Sandooch, yes, I've had chalk rub off a bit (from my Lab, so far it's never rubbed off of Lumi - again, seems to be a coat type issue), and with my Lab I've also had Manic Panic and food coloring rub off a bit! I think anytime you're working with anything that can dye hair, you may dye or get color on other things!! I think a lot of it is in the rinsing, and (especially with temporary colorings) they can run when they get wet from the rain or walking in the grass. If it happens, it's usually in the first day (even just for the first few hours), and what I used to do with Simba was to rub down the colored areas with paper towels until they stopped picking up color. Also, if you just do Gigi's ears, tk, and/or tail, those areas don't typically have a lot of friction against surfaces (unless she's a face/ear rubber against things!), so you're still pretty safe. : ) Not that I'm pressuring you to color your girl or anything... ; ) But, as I said in response to a family member chastising me for doing something so "unnatural" to Lumi, "Dyed dogs have more fun!!"

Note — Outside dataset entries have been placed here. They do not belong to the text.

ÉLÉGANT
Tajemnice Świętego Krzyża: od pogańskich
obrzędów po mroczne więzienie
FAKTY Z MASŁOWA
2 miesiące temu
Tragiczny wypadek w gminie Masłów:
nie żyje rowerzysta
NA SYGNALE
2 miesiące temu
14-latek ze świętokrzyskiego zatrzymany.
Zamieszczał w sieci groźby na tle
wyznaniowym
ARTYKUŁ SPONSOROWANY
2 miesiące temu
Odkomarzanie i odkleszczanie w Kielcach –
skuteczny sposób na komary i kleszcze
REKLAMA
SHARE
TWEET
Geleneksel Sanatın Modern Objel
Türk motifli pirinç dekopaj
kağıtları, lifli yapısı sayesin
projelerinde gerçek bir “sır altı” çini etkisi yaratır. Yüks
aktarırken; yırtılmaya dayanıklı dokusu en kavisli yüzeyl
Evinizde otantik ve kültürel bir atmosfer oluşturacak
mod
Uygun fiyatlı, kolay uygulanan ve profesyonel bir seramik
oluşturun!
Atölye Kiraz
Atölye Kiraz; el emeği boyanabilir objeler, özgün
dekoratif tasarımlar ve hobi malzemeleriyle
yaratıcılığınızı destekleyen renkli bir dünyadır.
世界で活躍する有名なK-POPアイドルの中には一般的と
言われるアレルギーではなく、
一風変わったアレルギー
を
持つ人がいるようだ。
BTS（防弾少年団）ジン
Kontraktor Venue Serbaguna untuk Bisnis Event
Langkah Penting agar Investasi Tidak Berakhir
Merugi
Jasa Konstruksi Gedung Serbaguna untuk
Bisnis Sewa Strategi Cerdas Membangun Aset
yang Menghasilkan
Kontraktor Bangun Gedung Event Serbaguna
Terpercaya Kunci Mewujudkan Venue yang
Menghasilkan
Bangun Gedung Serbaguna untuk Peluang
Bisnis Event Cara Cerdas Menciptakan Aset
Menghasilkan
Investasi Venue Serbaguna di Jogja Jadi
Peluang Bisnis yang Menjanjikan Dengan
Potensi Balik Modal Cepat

I want to add this new pic of Lumi with my brother...who doesn't like dogs!! Haha He's always been more tolerant of "normal" dogs like medium to large mutts, Huskies, Retrievers, etc., but thought little dogs and Poodles are just pointless. Yet Lumi won him over right away! And he even admits he likes her better hot pink! Hahaha By the way, he's not as crazy as he looks in this pic, he just really liked Lumi's new dye job. : P That's why I'm loving this picture. She has that effect on a lot of people she meets now!


----------



## wickednag (Nov 30, 2011)

And that is why I would want a white poodle. I love it!!!


----------



## pgr8dnlvr (Aug 7, 2011)

I'd love to see how vibrant this colour would work on a light apricot or cream dog! Though I'm pretty sure I'll try ears, tail, bottom of legs on our girl SOMEDAY.... 

Rebecca


----------



## sandooch (Jan 20, 2011)

Oh, I love that picture of Lumi with your brother. You are so right about them getting more attention and having more fun. On Halloween, when I took Gigi trick-or-treating with us, people got such a kick out of seeing a pink poodle. Gigi just ate up all that attention.

You gave me a great idea about coloring her ears for Easter. That would look so cute. Now I just have to choose a color. Of course, if I did them green, that would be perfect for St. Patty's Day *AND* easter.


----------



## Fond of Poodles (Feb 1, 2011)

Oh I love those cute little bootie feet, adorable, and something new for me. She certainly is 'Pretty in Pink"!


----------